**Passage shown:**
While it's likely than many older GH fans have issues with how those wars were detailed, executed, and carried out in GH Wars and FtA, it always seemed natural to me that the battles outlined in those articles and in EGG's "Artifact of Evil" novel would result in a continent-wide war.


wars in Greyhawk happen true enough.

but when others make the details it is like reading a parody.
 

Infernal Teddy said:
So, why do the "old old school" people have problems with some of the 80's stuff in greyhawk?

It's not the 80's stuff they hate, Greyhawk Wars and From the Ashes both were published in the early 90's...

Personally, I think a lot of it comes from a sort of loyalty to Gary. Greyhawk that isn't written by Gary (or Rob) isn't Greyhawk as far as they're concerened. Stuff like Castle Greyhawk didn't help either. Then with TSR supporting FR, the publication of the 2e rules and such, I think a lot of the old guard though Lorraine was doing everything she could to expunge Gary from D&D. In some ways, I think Greyhawk Wars and FtA was probably the straw that broke the camel's back.

Maybe I'm wrong. I didn't start playing D&D until after Greyhawk had pretty much died out in the 2e days, so it's all before my time. It's just the impression I get from reading the history of the game, opinions from the various fans and so on.
 

Orius said:
Greyhawk that isn't written by Gary (or Rob) isn't Greyhawk as far as they're concerened.
Don't forget Len Lakofka.

Stuff like Castle Greyhawk didn't help either.
IMHO, it wasn't designed to help. Quite the opposite. If there has ever been a rpg product intentionally designed to tank, that was it.

....I think a lot of the old guard though Lorraine was doing everything she could to expunge Gary from D&D.

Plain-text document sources

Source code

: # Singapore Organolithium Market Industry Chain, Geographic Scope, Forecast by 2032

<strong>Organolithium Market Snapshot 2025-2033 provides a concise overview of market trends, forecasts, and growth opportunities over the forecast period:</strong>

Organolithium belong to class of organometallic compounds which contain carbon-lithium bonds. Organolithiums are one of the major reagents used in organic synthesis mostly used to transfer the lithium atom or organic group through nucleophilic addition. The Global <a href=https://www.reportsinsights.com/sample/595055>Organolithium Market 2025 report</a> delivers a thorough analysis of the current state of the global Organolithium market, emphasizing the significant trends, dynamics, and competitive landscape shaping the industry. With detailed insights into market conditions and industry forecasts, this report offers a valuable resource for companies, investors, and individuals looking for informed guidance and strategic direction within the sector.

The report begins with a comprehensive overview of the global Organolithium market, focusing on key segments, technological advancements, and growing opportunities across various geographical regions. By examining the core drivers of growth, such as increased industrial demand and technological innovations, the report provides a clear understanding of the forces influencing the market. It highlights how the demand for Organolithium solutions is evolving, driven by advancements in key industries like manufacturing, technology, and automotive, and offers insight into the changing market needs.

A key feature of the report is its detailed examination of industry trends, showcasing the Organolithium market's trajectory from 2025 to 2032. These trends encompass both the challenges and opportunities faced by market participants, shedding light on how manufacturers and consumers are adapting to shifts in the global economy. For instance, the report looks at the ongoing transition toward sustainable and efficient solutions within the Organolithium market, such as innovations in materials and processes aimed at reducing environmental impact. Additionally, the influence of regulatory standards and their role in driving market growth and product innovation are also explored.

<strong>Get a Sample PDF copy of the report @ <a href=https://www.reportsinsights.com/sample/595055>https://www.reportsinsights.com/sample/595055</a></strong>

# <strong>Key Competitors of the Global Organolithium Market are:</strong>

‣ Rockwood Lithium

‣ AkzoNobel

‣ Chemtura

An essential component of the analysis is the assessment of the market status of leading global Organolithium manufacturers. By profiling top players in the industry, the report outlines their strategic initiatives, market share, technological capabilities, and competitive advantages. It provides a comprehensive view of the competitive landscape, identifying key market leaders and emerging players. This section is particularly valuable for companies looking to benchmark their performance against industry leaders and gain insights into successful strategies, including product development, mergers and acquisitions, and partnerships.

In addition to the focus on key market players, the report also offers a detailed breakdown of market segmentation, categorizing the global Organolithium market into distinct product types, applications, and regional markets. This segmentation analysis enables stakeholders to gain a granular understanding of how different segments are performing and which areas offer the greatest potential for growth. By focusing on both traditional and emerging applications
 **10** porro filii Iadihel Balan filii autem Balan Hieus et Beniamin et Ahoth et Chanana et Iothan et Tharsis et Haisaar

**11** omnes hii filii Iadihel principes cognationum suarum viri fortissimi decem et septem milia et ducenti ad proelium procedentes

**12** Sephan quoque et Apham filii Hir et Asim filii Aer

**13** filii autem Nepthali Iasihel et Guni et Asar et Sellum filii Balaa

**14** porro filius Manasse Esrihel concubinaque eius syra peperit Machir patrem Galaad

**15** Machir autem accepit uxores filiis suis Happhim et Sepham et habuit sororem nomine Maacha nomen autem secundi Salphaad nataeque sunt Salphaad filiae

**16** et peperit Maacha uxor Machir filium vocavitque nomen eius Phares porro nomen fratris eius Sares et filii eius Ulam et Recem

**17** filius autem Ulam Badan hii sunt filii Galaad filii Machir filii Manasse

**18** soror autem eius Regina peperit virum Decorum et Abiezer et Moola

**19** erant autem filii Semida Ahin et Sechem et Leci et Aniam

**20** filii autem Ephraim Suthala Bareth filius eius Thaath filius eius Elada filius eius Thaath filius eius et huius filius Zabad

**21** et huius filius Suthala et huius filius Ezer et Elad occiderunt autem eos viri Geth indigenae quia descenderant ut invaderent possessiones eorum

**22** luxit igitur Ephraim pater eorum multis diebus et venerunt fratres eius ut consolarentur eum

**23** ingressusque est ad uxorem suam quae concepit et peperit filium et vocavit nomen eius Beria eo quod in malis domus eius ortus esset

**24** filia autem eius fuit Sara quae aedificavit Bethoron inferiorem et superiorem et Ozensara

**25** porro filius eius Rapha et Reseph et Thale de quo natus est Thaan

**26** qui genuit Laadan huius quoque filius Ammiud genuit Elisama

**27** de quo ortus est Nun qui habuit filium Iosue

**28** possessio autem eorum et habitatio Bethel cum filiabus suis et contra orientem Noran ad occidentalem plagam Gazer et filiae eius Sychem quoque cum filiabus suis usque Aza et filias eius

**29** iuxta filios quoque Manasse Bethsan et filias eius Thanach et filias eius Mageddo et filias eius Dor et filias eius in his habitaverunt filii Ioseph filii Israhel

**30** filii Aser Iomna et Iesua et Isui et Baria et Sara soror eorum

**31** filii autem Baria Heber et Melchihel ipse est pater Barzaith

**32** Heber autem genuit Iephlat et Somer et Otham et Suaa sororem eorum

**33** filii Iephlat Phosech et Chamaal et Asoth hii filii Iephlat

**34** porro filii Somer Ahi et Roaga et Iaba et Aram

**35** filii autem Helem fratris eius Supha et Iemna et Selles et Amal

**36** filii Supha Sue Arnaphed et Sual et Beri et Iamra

**List of tasks:**
1. In the Greyhawk forum discussion above, transcribe word for word the stretch from "While it's likely" through "happen true enough.".
2. Go on with the Greyhawk forum discussion, picking up right after its final line.

**Results by task:**
1.
While it's likely than many older GH fans have issues with how those wars were detailed, executed, and carried out in GH Wars and FtA, it always seemed natural to me that the battles outlined in those articles and in EGG's "Artifact of Evil" novel would result in a continent-wide war.


wars in Greyhawk happen true enough.

2.
And you'd be correct in so thinking.

Truth be told, I missed the Greyhawk products the first time around. I really never saw the point of setting materials back in the day. (One of the big reasons that 2e drove me out of the game.) What I eventually realized is the big thing that was missing from 2e was all of the setting assumptions ground into the 1e rules, and that all of these setting assumptions were clearly, undeniably Greyhawk.

For me, it's not so much what "happened" in the Greyhawk Wars. It's that there was a product on the Greyhawk Wars in the first place. Yes, the original setting plus the articles in Dragon set the thing up. But it should have been up to the DM to carry it out in his own way. Basically, I'm an overarching meta-plot hater. The Time of Troubles and Wrath of the Immortals drove me out of the Realms and the Known World successively. Give me setting details and give me adventure hooks, but I will blow up my campaign when and where I feel like it, thank you.

R.A.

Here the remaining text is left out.